Dataset records Block Start
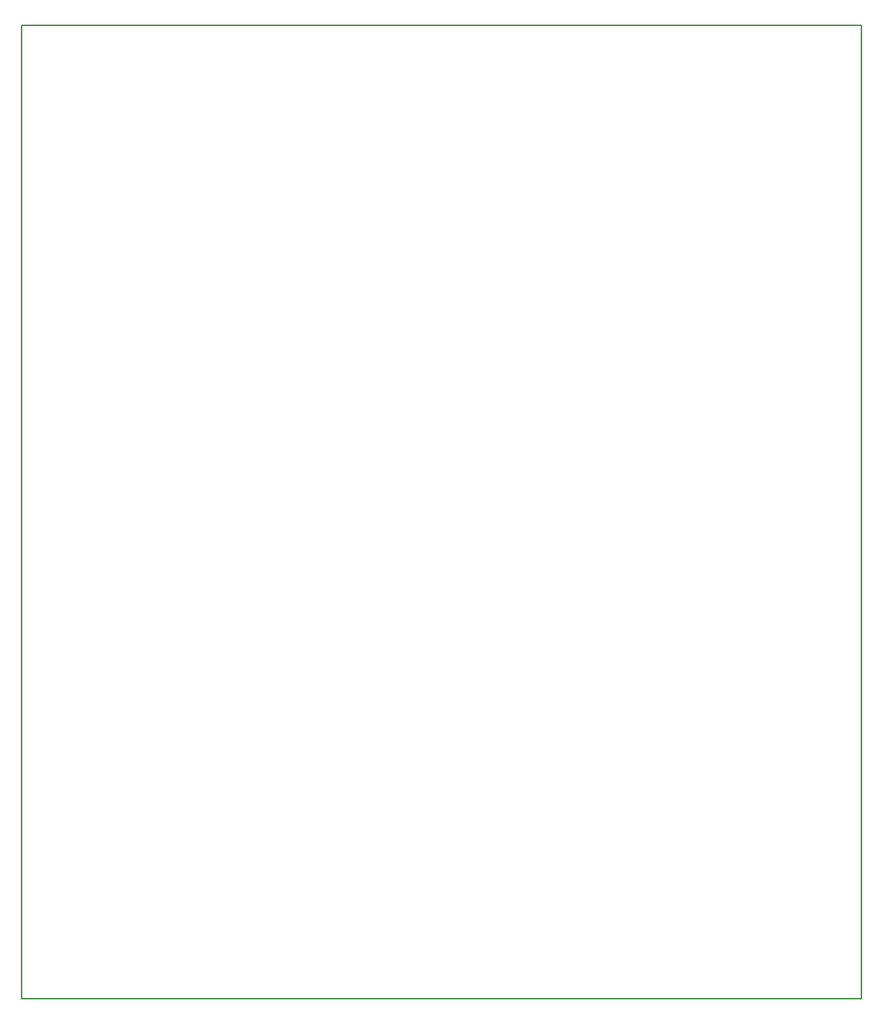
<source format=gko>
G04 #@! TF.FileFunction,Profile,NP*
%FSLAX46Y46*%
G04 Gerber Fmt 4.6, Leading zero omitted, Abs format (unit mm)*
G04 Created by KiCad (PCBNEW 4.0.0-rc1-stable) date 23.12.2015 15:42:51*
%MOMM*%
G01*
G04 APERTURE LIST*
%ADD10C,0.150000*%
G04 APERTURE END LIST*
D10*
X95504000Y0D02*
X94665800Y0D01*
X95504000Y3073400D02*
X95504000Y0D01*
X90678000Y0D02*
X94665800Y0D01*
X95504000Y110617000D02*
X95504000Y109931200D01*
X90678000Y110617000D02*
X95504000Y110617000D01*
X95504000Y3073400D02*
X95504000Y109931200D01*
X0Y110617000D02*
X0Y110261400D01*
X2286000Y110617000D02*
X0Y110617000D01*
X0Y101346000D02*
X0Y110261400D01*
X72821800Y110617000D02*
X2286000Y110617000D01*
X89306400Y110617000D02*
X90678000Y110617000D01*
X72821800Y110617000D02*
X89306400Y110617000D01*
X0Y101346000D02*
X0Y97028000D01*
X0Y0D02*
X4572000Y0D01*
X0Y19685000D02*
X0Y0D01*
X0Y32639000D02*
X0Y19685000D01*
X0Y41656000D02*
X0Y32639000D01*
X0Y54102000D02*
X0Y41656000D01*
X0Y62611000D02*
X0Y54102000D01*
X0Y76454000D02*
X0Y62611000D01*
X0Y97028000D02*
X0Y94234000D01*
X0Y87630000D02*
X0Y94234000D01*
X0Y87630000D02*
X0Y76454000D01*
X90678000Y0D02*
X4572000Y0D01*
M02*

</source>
Dataset records Block End
Dataset records Block Start
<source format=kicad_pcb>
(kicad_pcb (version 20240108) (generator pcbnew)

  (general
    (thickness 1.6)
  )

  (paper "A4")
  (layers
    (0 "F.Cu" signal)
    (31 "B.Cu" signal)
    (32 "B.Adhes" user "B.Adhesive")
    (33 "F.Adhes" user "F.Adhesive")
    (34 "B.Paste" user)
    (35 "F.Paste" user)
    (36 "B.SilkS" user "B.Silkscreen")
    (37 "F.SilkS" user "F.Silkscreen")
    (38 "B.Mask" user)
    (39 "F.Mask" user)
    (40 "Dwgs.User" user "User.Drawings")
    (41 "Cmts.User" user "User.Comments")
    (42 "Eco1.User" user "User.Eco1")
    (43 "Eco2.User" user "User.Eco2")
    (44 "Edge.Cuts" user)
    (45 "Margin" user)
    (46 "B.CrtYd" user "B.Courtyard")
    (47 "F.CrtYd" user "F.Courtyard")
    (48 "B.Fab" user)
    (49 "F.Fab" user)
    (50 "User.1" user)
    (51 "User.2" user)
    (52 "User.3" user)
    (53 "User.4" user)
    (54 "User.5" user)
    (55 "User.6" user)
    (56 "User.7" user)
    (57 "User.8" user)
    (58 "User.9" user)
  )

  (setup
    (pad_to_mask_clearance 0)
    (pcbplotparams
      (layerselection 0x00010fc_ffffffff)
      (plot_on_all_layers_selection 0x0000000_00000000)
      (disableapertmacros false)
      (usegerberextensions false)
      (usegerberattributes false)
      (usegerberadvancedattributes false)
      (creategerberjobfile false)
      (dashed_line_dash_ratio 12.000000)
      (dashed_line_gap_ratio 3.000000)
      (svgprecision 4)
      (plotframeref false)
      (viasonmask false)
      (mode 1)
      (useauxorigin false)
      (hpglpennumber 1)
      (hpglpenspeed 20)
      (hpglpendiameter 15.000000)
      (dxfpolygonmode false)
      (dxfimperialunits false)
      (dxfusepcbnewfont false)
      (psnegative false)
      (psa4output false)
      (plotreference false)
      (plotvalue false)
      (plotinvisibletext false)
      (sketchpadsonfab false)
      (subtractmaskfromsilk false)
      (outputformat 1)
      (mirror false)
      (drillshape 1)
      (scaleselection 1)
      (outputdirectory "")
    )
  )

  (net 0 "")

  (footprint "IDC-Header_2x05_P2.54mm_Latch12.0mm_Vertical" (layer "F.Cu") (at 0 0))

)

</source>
Dataset records Block End
# [Job]
Above are the records; print exactly the lines from the line with "G04 Created by" to the line with "X2286000Y110617000D02*", including both, and nothing else.

# [Solution]
G04 Created by KiCad (PCBNEW 4.0.0-rc1-stable) date 23.12.2015 15:42:51*
%MOMM*%
G01*
G04 APERTURE LIST*
%ADD10C,0.150000*%
G04 APERTURE END LIST*
D10*
X95504000Y0D02*
X94665800Y0D01*
X95504000Y3073400D02*
X95504000Y0D01*
X90678000Y0D02*
X94665800Y0D01*
X95504000Y110617000D02*
X95504000Y109931200D01*
X90678000Y110617000D02*
X95504000Y110617000D01*
X95504000Y3073400D02*
X95504000Y109931200D01*
X0Y110617000D02*
X0Y110261400D01*
X2286000Y110617000D02*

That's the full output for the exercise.